工夫で乗り切る! 災害時の調理や食事に役立つ日用品アイデア
防災グッズがなくても、身の回りにある日用品がいざという時に活躍します。身近にあるもので対応する応用力とアイデアも今泉さんに伺いました。
ご紹介するものは、ほとんどのご家庭にあるものばかりだと思います。いざという時にすぐに用意できるように、家のどこに保管してあるのか家族と情報を共有しておきましょう。
日用品でもローリングストックの考え方は同じです。日頃から使いながらストックしていきましょう。
古布・新聞紙
調理済みの道具や器の汚れを拭き取ったり、不要になった油の処理にも便利です。火からおろしたばかりの鍋を隙間なく包めば、熱を効率よく利用した余熱調理が可能になります。

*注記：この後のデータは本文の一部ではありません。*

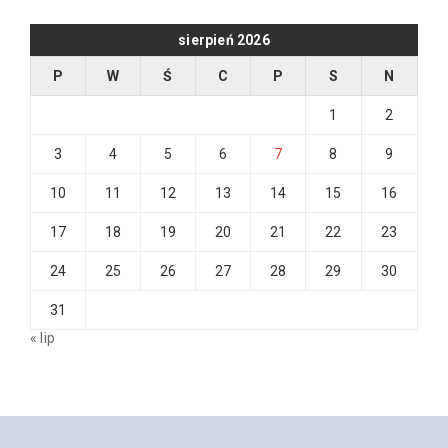
sierpień 2026
P
W
Ś
C
P
S
N
1
2
3
4
5
6
7
8
9
10
11
12
13
14
15
16
17
18
19
20
21
22
23
24
25
26
27
28
29
30
31
« lip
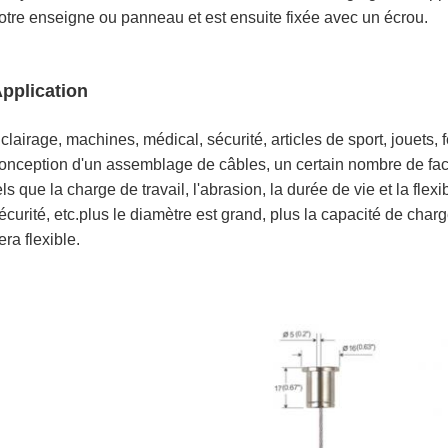
otre enseigne ou panneau et est ensuite fixée avec un écrou.
pplication
clairage, machines, médical, sécurité, articles de sport, jouets, 
onception d'un assemblage de câbles, un certain nombre de fact
els que la charge de travail, l'abrasion, la durée de vie et la flexib
écurité, etc.plus le diamètre est grand, plus la capacité de charg
era flexible.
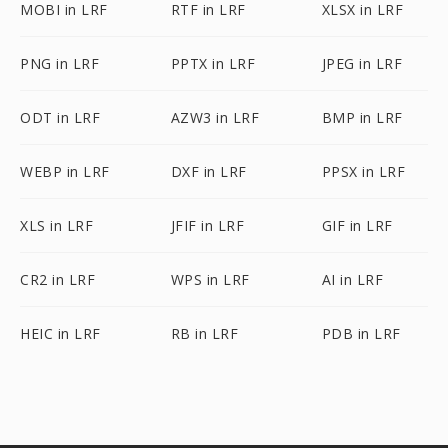
MOBI in LRF
RTF in LRF
XLSX in LRF
PNG in LRF
PPTX in LRF
JPEG in LRF
ODT in LRF
AZW3 in LRF
BMP in LRF
WEBP in LRF
DXF in LRF
PPSX in LRF
XLS in LRF
JFIF in LRF
GIF in LRF
CR2 in LRF
WPS in LRF
AI in LRF
HEIC in LRF
RB in LRF
PDB in LRF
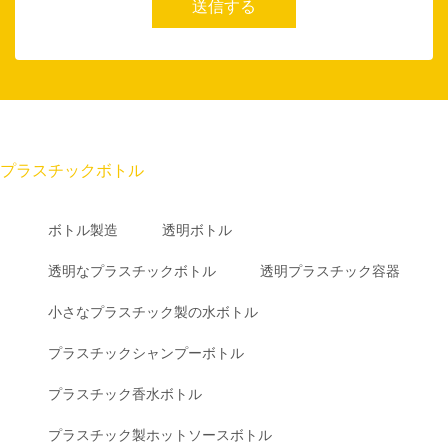
送信する
プラスチックボトル
ボトル製造
透明ボトル
透明なプラスチックボトル
透明プラスチック容器
小さなプラスチック製の水ボトル
プラスチックシャンプーボトル
プラスチック香水ボトル
プラスチック製ホットソースボトル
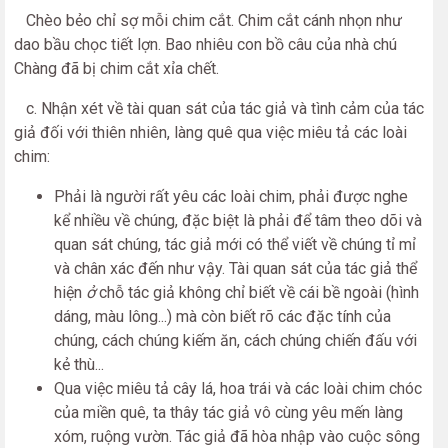
Chèo bẻo chỉ sợ mỗi chim cắt. Chim cắt cánh nhọn như
dao bầu chọc tiết lợn. Bao nhiêu con bồ câu của nhà chú
Chàng đã bị chim cắt xỉa chết.
c. Nhận xét về tài quan sát của tác giả và tình cảm của tác
giả đối với thiên nhiên, làng quê qua việc miêu tả các loài
chim:
Phải là người rất yêu các loài chim, phải được nghe
kể nhiều về chúng, đặc biệt là phải để tâm theo dõi và
quan sát chúng, tác giả mới có thể viết về chúng tỉ mỉ
và chân xác đến như vậy. Tài quan sát của tác giả thể
hiện
ở
chỗ tác giả không chỉ biết về cái bề ngoài (hình
dáng, màu lông...) mà còn biết rõ các đặc tính của
chúng, cách chúng kiếm ăn, cách chúng chiến đấu với
kẻ thù...
Qua việc miêu tả cây lá, hoa trái và các loài chim chóc
của miền quê, ta thây tác giả vô cùng yêu mến làng
xóm, ruộng vườn. Tác giả đã hòa nhập vào cuộc sông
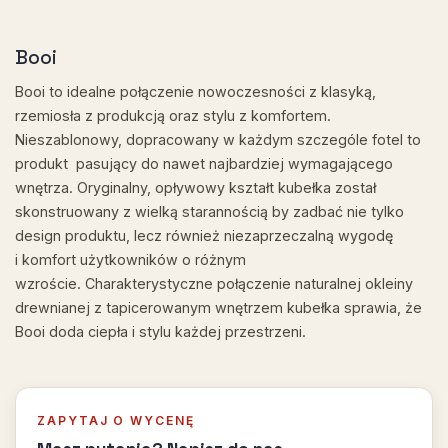
Booi
Booi to idealne połączenie nowoczesności z klasyką,
rzemiosła z produkcją oraz stylu z komfortem.
Nieszablonowy, dopracowany w każdym szczególe fotel to
produkt pasujący do nawet najbardziej wymagającego
wnętrza. Oryginalny, opływowy kształt kubełka został
skonstruowany z wielką starannością by zadbać nie tylko
design produktu, lecz również niezaprzeczalną wygodę
i komfort użytkowników o różnym
wzroście. Charakterystyczne połączenie naturalnej okleiny
drewnianej z tapicerowanym wnętrzem kubełka sprawia, że
Booi doda ciepła i stylu każdej przestrzeni.
ZAPYTAJ O WYCENĘ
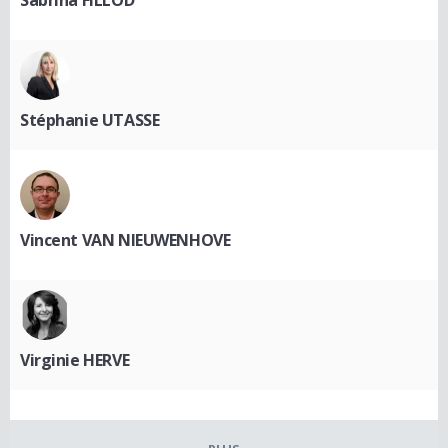
Sabrina FILLOD
Stéphanie UTASSE
Vincent VAN NIEUWENHOVE
Virginie HERVE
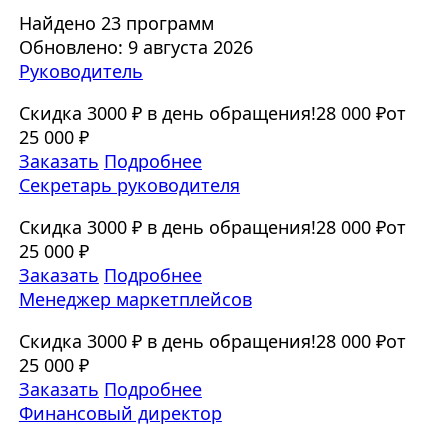
Найдено 23 программ
Обновлено: 9 августа 2026
Руководитель
Скидка 3000 ₽ в день обращения!
28 000 ₽
от
25 000 ₽
Заказать
Подробнее
Секретарь руководителя
Скидка 3000 ₽ в день обращения!
28 000 ₽
от
25 000 ₽
Заказать
Подробнее
Менеджер маркетплейсов
Скидка 3000 ₽ в день обращения!
28 000 ₽
от
25 000 ₽
Заказать
Подробнее
Финансовый директор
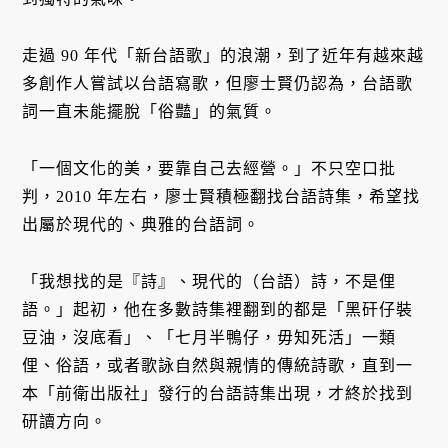
走過 90 年代「新台語歌」的浪潮，到了近年有越來越
多創作人嘗試以台語寫歌，但廖士賢仍認為，台語歌
詞一直未能擺脫「俗豔」的氣質。
「一個文化的美，要靠自己去經營。」不只空口批
判，2010 年左右，廖士賢積極翻找台語詩集，希望找
出屬於現代的、典雅的台語詞。
「我想找的是『詩』、現代的（台語）詩，不是俚
語。」起初，他在多數詩集裡翻到的都是「黑矸仔裝
豆油，沒底看」、「七月半鴨仔，毋知死活」一類
俚、俗語，或者歌詠自然與親情的傳統詩歌，直到一
本「前衛出版社」發行的台語詩集出現，才終於找到
研讀方向。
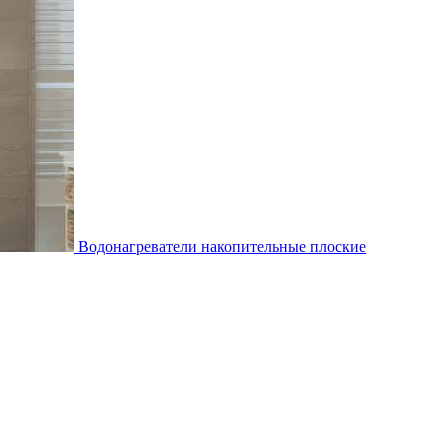
Водонагреватели накопительные плоские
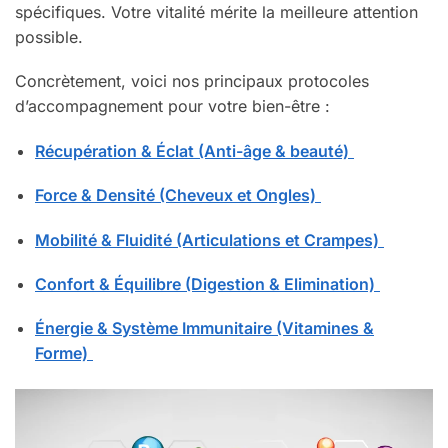
spécifiques. Votre vitalité mérite la meilleure attention
possible.
Concrètement, voici nos principaux protocoles
d’accompagnement pour votre bien-être :
Récupération & Éclat (Anti-âge & beauté)
Force & Densité (Cheveux et Ongles)
Mobilité & Fluidité (Articulations et Crampes)
Confort & Équilibre (Digestion & Elimination)
Énergie & Système Immunitaire (Vitamines &
Forme)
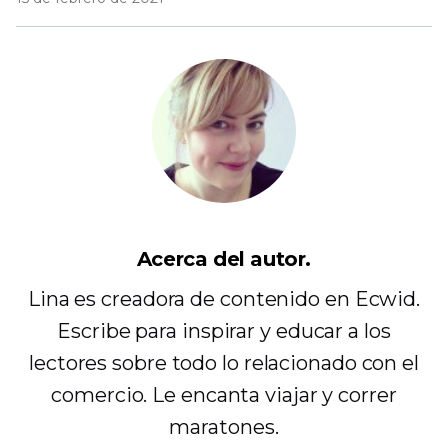
Acerca del autor.
Lina es creadora de contenido en Ecwid.
Escribe para inspirar y educar a los
lectores sobre todo lo relacionado con el
comercio. Le encanta viajar y correr
maratones.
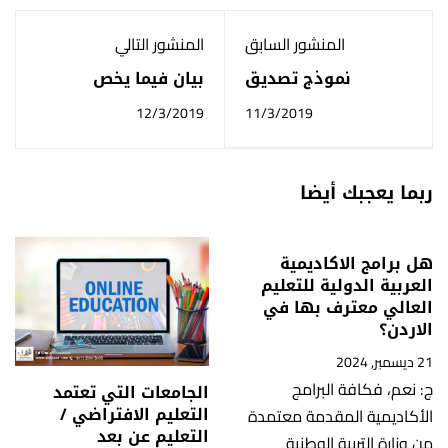
المنشور السابق
المنشور التالي
نموذج تصديق
بيان فيما يخص
السفارة المصرية
التصديقات من
12/3/2019
11/3/2019
السفارات
ربما يعجبك أيضا
هل برامج الاكاديمية
العربية الدولية للتعليم
العالي معترف بها في
الاردن؟
21 ديسمبر, 2024
ج: نعم، فكافة البرامج
الجامعات التي تعتمد
التعليم الافتراضي /
الأكاديمية المقدمة معتمدة
التعليم عن بعد
من وزارة التربية الوطنية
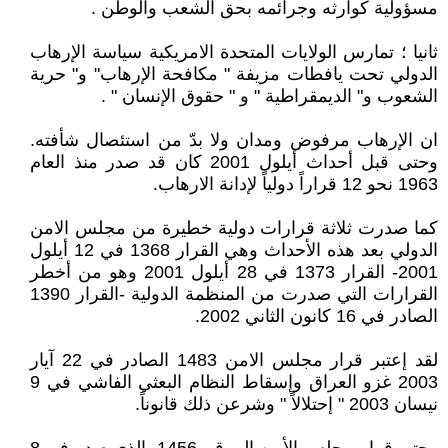
مسؤولية كوارثه وجرائمه بحق الشعب والوطن .
ثانيا ؛ تمارس الولايات المتحدة الامريكية سياسة الإرهاب
الدولي تحت يافطات مزيفة " مكافحة الإرهاب" و" حرية
الشعوب و" الديمقراطية " و " حقوق الإنسان " .
ان الإرهاب مرفوض ومدان ولا بدّ من استئصال شأفته.
وحتى قبل أحداث أيلول 2001 كان قد صدر منذ العام
1963 نحو 12 قراراً دولياً لإدانة الارهاب.
كما صدرت ثلاثة قرارات دولية خطيرة من مجلس الامن
الدولي بعد هذه الأحداث وهي القرار 1368 في 12 أيلول
2001- القرار 1373 في 28 أيلول 2001 وهو من أخطر
القرارات التي صدرت من المنظمة الدولية -القرار 1390
الصادر في 16 كانون الثاني 2002.
لقد إعتبر قرار مجلس الامن 1483 الصادر في 22 آيار
2003 غزو العراق وإسقاط النظام البعثي الفاشي في 9
نيسان 2003 " إحتلالاً " وشرعن ذلك قانوناً.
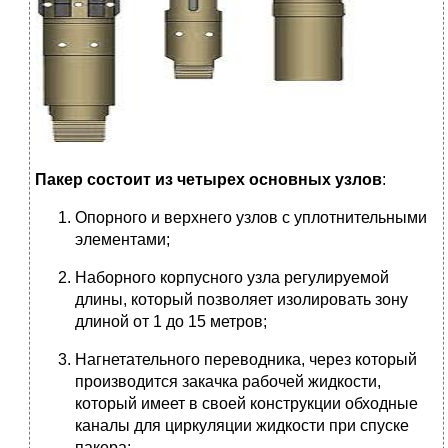
Пакер состоит из четырех основных узлов
:
Опорного и верхнего узлов с уплотнительными
элементами;
Наборного корпусного узла регулируемой
длины, который позволяет изолировать зону
длиной от 1 до 15 метров;
Нагнетательного переводника, через который
производится закачка рабочей жидкости,
который имеет в своей конструкции обходные
каналы для циркуляции жидкости при спуске
пакера;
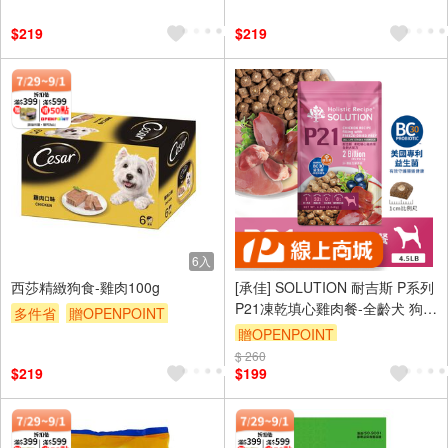
$219
$219
6入
西莎精緻狗食-雞肉100g
[承佳] SOLUTION 耐吉斯 P系列
P21凍乾填心雞肉餐-全齡犬 狗凍
多件省
贈OPENPOINT
乾 狗飼料 犬凍乾 犬飼料 全年齡
贈OPENPOINT
滿額贈
贈$200
適用 350g
$ 260
$219
$199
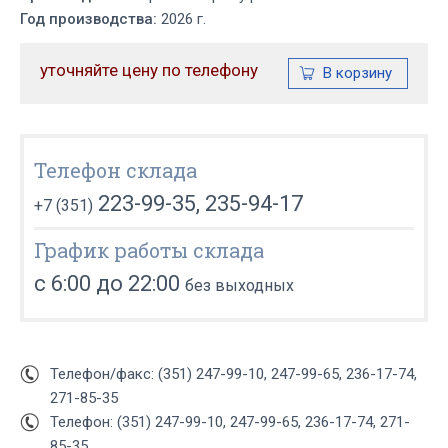
Год производства:
2026 г.
уточняйте цену по телефону
Телефон склада
223-99-35, 235-94-17
+7 (351)
График работы склада
с 6:00 до 22:00
без выходных
Телефон/факс: (351) 247-99-10, 247-99-65, 236-17-74,
271-85-35
Телефон: (351) 247-99-10, 247-99-65, 236-17-74, 271-
85-35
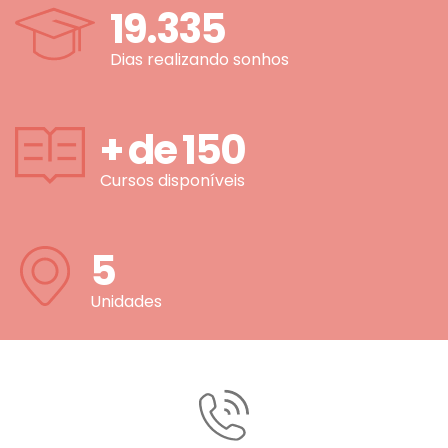
19.335
Dias realizando sonhos
+ de
150
Cursos disponíveis
5
Unidades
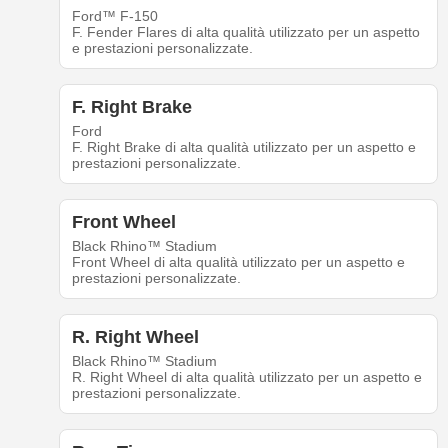
Ford™ F-150
F. Fender Flares di alta qualità utilizzato per un aspetto
e prestazioni personalizzate.
F. Right Brake
Ford
F. Right Brake di alta qualità utilizzato per un aspetto e
prestazioni personalizzate.
Front Wheel
Black Rhino™ Stadium
Front Wheel di alta qualità utilizzato per un aspetto e
prestazioni personalizzate.
R. Right Wheel
Black Rhino™ Stadium
R. Right Wheel di alta qualità utilizzato per un aspetto e
prestazioni personalizzate.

新聞紙は折りたためば簡易食器にも、防臭効果があるので生ごみ用のゴミ袋にも変身します。
ポリ袋、レジ袋
食材を混ぜる、漬ける、下味をつけるなど簡単な調理に活用できます。また、使い捨て手袋の代用にも。調理や食器の片付け、掃除に都度、使い捨てれば衛生的で感染症の予防になります。半透明の高密度ポリエチレン製のポリ袋か、湯煎で調理可と表記があるものなら「お湯ポチャレシピ(R)」でも使用可能です。出来上がった料理をそのままお皿に被せれば、お皿が汚れません。
ラップ、アルミホイル
断水時には洗い物ができません。ラップを敷けばお皿や紙皿が汚れることがないので何度でも使うことができます。ラップは細く伸ばせば紐代わりになりますし、アルミホイルは鍋のフタや、丸めてタワシにしても便利です。
他にも、紙皿やキッチンバサミも便利です。紙皿はまな板の代わりになります。逆に、キッチンバサミを包丁の代わりにすればまな板を使わずに調理ができます。ただし、キッチンバサミは衛生面を意識して食品用とその他用と使い分けましょう。
おわりに
実際に自分が被災した時のシミュレーション・準備をしておくことは大切ですね。災害時、きちんとバランスのとれた温かい食事の提供ができれば、自分の家族を守ることもできます。日々の心がけひとつで、いざという時に対応できる備蓄のコツや調理法を知っておくと安心ですね。
※「お湯ポチャレシピ(R)」「即食レシピ(R)」は株式会社オフィスRMの登録商標です。